(Ekstraksi teks per halaman)
· · ·

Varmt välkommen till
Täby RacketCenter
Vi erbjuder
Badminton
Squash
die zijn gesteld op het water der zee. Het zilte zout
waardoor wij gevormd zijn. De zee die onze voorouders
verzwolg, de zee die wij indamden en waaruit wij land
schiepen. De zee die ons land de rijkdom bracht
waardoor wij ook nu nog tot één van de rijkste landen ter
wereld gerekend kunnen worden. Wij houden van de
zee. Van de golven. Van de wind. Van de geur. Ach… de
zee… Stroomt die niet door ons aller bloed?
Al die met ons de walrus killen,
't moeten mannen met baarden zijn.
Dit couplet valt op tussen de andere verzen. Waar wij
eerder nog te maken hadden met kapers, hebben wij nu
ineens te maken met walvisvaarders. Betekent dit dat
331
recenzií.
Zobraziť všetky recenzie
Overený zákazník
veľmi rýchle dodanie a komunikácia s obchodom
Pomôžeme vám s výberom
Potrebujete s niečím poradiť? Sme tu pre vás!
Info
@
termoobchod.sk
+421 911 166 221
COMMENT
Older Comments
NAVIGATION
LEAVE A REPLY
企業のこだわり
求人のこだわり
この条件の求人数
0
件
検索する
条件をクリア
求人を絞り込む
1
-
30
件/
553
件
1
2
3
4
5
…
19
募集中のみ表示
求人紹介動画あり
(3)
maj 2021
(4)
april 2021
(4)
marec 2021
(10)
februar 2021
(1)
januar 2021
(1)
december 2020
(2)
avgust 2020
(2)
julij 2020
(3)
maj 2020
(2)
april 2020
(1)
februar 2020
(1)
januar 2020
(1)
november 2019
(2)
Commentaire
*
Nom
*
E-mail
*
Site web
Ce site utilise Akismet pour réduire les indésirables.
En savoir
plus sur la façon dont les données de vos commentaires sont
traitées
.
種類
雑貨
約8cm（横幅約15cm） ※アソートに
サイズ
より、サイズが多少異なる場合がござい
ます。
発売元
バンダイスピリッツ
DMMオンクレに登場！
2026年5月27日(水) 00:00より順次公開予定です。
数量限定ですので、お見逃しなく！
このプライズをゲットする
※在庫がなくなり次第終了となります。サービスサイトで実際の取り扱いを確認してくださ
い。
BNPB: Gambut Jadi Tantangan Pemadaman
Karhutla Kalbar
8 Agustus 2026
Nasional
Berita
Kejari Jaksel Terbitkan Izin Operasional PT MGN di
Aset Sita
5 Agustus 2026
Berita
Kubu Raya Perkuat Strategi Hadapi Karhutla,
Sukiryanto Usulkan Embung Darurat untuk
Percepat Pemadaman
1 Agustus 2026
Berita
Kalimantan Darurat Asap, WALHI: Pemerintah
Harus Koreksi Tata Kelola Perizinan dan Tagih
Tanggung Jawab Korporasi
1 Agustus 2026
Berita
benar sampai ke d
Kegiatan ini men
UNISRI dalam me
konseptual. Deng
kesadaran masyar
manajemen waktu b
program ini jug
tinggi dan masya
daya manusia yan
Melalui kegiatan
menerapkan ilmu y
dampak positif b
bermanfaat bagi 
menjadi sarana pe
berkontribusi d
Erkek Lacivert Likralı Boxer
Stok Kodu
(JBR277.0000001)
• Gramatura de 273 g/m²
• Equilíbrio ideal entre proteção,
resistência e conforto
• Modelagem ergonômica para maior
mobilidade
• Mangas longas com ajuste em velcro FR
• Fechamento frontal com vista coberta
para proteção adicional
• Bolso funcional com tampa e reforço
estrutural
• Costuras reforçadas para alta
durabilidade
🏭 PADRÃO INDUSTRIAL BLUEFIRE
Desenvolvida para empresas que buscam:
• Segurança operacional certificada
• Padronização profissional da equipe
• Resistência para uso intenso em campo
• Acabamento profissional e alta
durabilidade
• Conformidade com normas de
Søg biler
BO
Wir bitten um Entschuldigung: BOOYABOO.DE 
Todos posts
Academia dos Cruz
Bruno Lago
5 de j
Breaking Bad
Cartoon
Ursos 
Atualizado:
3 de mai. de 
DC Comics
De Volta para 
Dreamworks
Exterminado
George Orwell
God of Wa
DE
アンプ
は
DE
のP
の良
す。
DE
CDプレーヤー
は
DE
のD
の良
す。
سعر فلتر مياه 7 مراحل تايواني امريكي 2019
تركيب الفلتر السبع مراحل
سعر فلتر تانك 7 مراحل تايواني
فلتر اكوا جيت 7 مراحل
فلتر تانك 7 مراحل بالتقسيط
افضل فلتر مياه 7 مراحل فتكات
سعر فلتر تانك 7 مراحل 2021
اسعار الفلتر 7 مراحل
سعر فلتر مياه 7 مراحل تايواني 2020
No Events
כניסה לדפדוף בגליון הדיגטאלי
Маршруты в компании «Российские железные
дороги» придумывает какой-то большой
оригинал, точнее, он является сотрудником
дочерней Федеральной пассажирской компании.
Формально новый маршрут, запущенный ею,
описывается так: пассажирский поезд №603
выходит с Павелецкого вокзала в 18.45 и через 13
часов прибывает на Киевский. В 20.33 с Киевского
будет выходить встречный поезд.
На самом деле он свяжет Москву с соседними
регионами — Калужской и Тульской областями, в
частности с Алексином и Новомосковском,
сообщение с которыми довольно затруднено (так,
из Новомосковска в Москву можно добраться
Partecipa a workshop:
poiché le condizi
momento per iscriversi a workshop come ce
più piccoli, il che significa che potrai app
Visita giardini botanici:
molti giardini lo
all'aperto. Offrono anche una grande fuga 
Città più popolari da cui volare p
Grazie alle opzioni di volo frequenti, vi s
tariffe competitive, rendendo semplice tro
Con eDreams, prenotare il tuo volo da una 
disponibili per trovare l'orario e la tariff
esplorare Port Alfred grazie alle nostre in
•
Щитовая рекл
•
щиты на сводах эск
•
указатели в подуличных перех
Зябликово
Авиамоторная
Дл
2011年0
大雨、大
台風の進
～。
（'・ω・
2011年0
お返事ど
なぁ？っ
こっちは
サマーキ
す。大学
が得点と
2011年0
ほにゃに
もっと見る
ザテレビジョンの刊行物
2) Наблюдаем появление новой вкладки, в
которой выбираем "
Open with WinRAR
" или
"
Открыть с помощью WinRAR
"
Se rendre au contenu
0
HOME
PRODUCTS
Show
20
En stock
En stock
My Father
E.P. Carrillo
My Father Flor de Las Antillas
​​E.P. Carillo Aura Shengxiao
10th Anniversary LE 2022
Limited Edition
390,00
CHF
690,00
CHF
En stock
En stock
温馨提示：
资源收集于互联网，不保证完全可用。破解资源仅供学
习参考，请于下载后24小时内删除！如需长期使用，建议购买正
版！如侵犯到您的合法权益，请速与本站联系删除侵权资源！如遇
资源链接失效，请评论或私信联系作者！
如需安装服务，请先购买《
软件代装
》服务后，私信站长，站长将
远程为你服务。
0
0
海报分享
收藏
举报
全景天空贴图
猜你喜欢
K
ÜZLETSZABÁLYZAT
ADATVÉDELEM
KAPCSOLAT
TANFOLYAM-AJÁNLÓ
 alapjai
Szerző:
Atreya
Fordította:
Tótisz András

· · ·

Tujuan Latihan:
Tulis ulang semua baris di atas dengan mengganti setiap "CHF" menjadi "EUR". Bagian lain tidak boleh diubah.

Kotak Jawaban:
Varmt välkommen till
Täby RacketCenter
Vi erbjuder
Badminton
Squash
die zijn gesteld op het water der zee. Het zilte zout
waardoor wij gevormd zijn. De zee die onze voorouders
verzwolg, de zee die wij indamden en waaruit wij land
schiepen. De zee die ons land de rijkdom bracht
waardoor wij ook nu nog tot één van de rijkste landen ter
wereld gerekend kunnen worden. Wij houden van de
zee. Van de golven. Van de wind. Van de geur. Ach… de
zee… Stroomt die niet door ons aller bloed?
Al die met ons de walrus killen,
't moeten mannen met baarden zijn.
Dit couplet valt op tussen de andere verzen. Waar wij
eerder nog te maken hadden met kapers, hebben wij nu
ineens te maken met walvisvaarders. Betekent dit dat
331
recenzií.
Zobraziť všetky recenzie
Overený zákazník
veľmi rýchle dodanie a komunikácia s obchodom
Pomôžeme vám s výberom
Potrebujete s niečím poradiť? Sme tu pre vás!
Info
@
termoobchod.sk
+421 911 166 221
COMMENT
Older Comments
NAVIGATION
LEAVE A REPLY
企業のこだわり
求人のこだわり
この条件の求人数
0
件
検索する
条件をクリア
求人を絞り込む
1
-
30
件/
553
件
1
2
3
4
5
…
19
募集中のみ表示
求人紹介動画あり
(3)
maj 2021
(4)
april 2021
(4)
marec 2021
(10)
februar 2021
(1)
januar 2021
(1)
december 2020
(2)
avgust 2020
(2)
julij 2020
(3)
maj 2020
(2)
april 2020
(1)
februar 2020
(1)
januar 2020
(1)
november 2019
(2)
Commentaire
*
Nom
*
E-mail
*
Site web
Ce site utilise Akismet pour réduire les indésirables.
En savoir
plus sur la façon dont les données de vos commentaires sont
traitées
.
種類
雑貨
約8cm（横幅約15cm） ※アソートに
サイズ
より、サイズが多少異なる場合がござい
ます。
発売元
バンダイスピリッツ
DMMオンクレに登場！
2026年5月27日(水) 00:00より順次公開予定です。
数量限定ですので、お見逃しなく！
このプライズをゲットする
※在庫がなくなり次第終了となります。サービスサイトで実際の取り扱いを確認してくださ
い。
BNPB: Gambut Jadi Tantangan Pemadaman
Karhutla Kalbar
8 Agustus 2026
Nasional
Berita
Kejari Jaksel Terbitkan Izin Operasional PT MGN di
Aset Sita
5 Agustus 2026
Berita
Kubu Raya Perkuat Strategi Hadapi Karhutla,
Sukiryanto Usulkan Embung Darurat untuk
Percepat Pemadaman
1 Agustus 2026
Berita
Kalimantan Darurat Asap, WALHI: Pemerintah
Harus Koreksi Tata Kelola Perizinan dan Tagih
Tanggung Jawab Korporasi
1 Agustus 2026
Berita
benar sampai ke d
Kegiatan ini men
UNISRI dalam me
konseptual. Deng
kesadaran masyar
manajemen waktu b
program ini jug
tinggi dan masya
daya manusia yan
Melalui kegiatan
menerapkan ilmu y
dampak positif b
bermanfaat bagi 
menjadi sarana pe
berkontribusi d
Erkek Lacivert Likralı Boxer
Stok Kodu
(JBR277.0000001)
• Gramatura de 273 g/m²
• Equilíbrio ideal entre proteção,
resistência e conforto
• Modelagem ergonômica para maior
mobilidade
• Mangas longas com ajuste em velcro FR
• Fechamento frontal com vista coberta
para proteção adicional
• Bolso funcional com tampa e reforço
estrutural
• Costuras reforçadas para alta
durabilidade
🏭 PADRÃO INDUSTRIAL BLUEFIRE
Desenvolvida para empresas que buscam:
• Segurança operacional certificada
• Padronização profissional da equipe
• Resistência para uso intenso em campo
• Acabamento profissional e alta
durabilidade
• Conformidade com normas de
Søg biler
BO
Wir bitten um Entschuldigung: BOOYABOO.DE 
Todos posts
Academia dos Cruz
Bruno Lago
5 de j
Breaking Bad
Cartoon
Ursos 
Atualizado:
3 de mai. de 
DC Comics
De Volta para 
Dreamworks
Exterminado
George Orwell
God of Wa
DE
アンプ
は
DE
のP
の良
す。
DE
CDプレーヤー
は
DE
のD
の良
す。
سعر فلتر مياه 7 مراحل تايواني امريكي 2019
تركيب الفلتر السبع مراحل
سعر فلتر تانك 7 مراحل تايواني
فلتر اكوا جيت 7 مراحل
فلتر تانك 7 مراحل بالتقسيط
افضل فلتر مياه 7 مراحل فتكات
سعر فلتر تانك 7 مراحل 2021
اسعار الفلتر 7 مراحل
سعر فلتر مياه 7 مراحل تايواني 2020
No Events
כניסה לדפדוף בגליון הדיגטאלי
Маршруты в компании «Российские железные
дороги» придумывает какой-то большой
оригинал, точнее, он является сотрудником
дочерней Федеральной пассажирской компании.
Формально новый маршрут, запущенный ею,
описывается так: пассажирский поезд №603
выходит с Павелецкого вокзала в 18.45 и через 13
часов прибывает на Киевский. В 20.33 с Киевского
будет выходить встречный поезд.
На самом деле он свяжет Москву с соседними
регионами — Калужской и Тульской областями, в
частности с Алексином и Новомосковском,
сообщение с которыми довольно затруднено (так,
из Новомосковска в Москву можно добраться
Partecipa a workshop:
poiché le condizi
momento per iscriversi a workshop come ce
più piccoli, il che significa che potrai app
Visita giardini botanici:
molti giardini lo
all'aperto. Offrono anche una grande fuga 
Città più popolari da cui volare p
Grazie alle opzioni di volo frequenti, vi s
tariffe competitive, rendendo semplice tro
Con eDreams, prenotare il tuo volo da una 
disponibili per trovare l'orario e la tariff
esplorare Port Alfred grazie alle nostre in
•
Щитовая рекл
•
щиты на сводах эск
•
указатели в подуличных перех
Зябликово
Авиамоторная
Дл
2011年0
大雨、大
台風の進
～。
（'・ω・
2011年0
お返事ど
なぁ？っ
こっちは
サマーキ
す。大学
が得点と
2011年0
ほにゃに
もっと見る
ザテレビジョンの刊行物
2) Наблюдаем появление новой вкладки, в
которой выбираем "
Open with WinRAR
" или
"
Открыть с помощью WinRAR
"
Se rendre au contenu
0
HOME
PRODUCTS
Show
20
En stock
En stock
My Father
E.P. Carrillo
My Father Flor de Las Antillas
​​E.P. Carillo Aura Shengxiao
10th Anniversary LE 2022
Limited Edition
390,00
EUR
690,00
EUR
En stock
En stock
温馨提示：
资源收集于互联网，不保证完全可用。破解资源仅供学
习参考，请于下载后24小时内删除！如需长期使用，建议购买正
版！如侵犯到您的合法权益，请速与本站联系删除侵权资源！如遇
资源链接失效，请评论或私信联系作者！
如需安装服务，请先购买《
软件代装
》服务后，私信站长，站长将
远程为你服务。
0
0
海报分享
收藏
举报
全景天空贴图
猜你喜欢
K
ÜZLETSZABÁLYZAT
ADATVÉDELEM
KAPCSOLAT
TANFOLYAM-AJÁNLÓ
 alapjai
Szerző:
Atreya
Fordította:
Tótisz András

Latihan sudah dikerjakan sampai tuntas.